Feb 7, 2010
Malleson on the Prohibitions in Acts 15
The paragraph below from F. A. Malleson, The Acts and Epistles of St. Paul (London: Hodder and Stoughton, 1881), 197, is interesting in that they were published in 1881 but yet anticipates at least two conclusions reached by a number of modern interpreters. First, Malleson seems links the prohibitions in Acts 15:20, 29 to the issue of pagan idolatry. This is a view championed by Ben Witherington and others. Second, Malleson seems to see Law observance as still required of Jewish Christians. This position is also quite prevalent today.

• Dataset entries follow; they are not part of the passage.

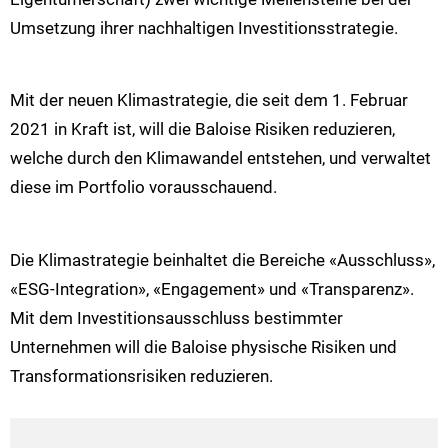
Umsetzung ihrer nachhaltigen Investitionsstrategie.
Mit der neuen Klimastrategie, die seit dem 1. Februar
2021 in Kraft ist, will die Baloise Risiken reduzieren,
welche durch den Klimawandel entstehen, und verwaltet
diese im Portfolio vorausschauend.
Die Klimastrategie beinhaltet die Bereiche «Ausschluss»,
«ESG-Integration», «Engagement» und «Transparenz».
Mit dem Investitionsausschluss bestimmter
Unternehmen will die Baloise physische Risiken und
Transformationsrisiken reduzieren.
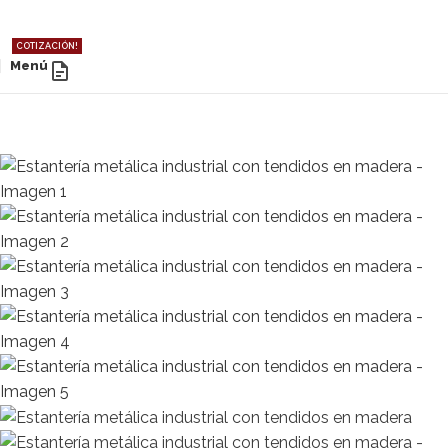
COTIZACIÓN!
Menú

“My sentence, therefore, is, that we neither trouble nor molest by harassing laws of ancient ceremonial those from among the Gentiles who are turned to God, forbearing to lay upon them a yoke which we ourselves are glad to feel removed. But that instead we write unto them to abstain from the pollutions of idol worship; from the uncleanness, and from all manner of foul iniquity, taught and practised by the priests of idolatry; and because the blood of animals is their very source and support of life, that they abstain from the strangled and bloody carcasses of the sacrifices, eating nothing from which the life-blood has not first been poured out. To the converted Jews there will be no need to read this decree, for of old time the Jews of the Dispersion, in every city of the world, hear the Law of Moses read in the synagogue every Sabbath day.”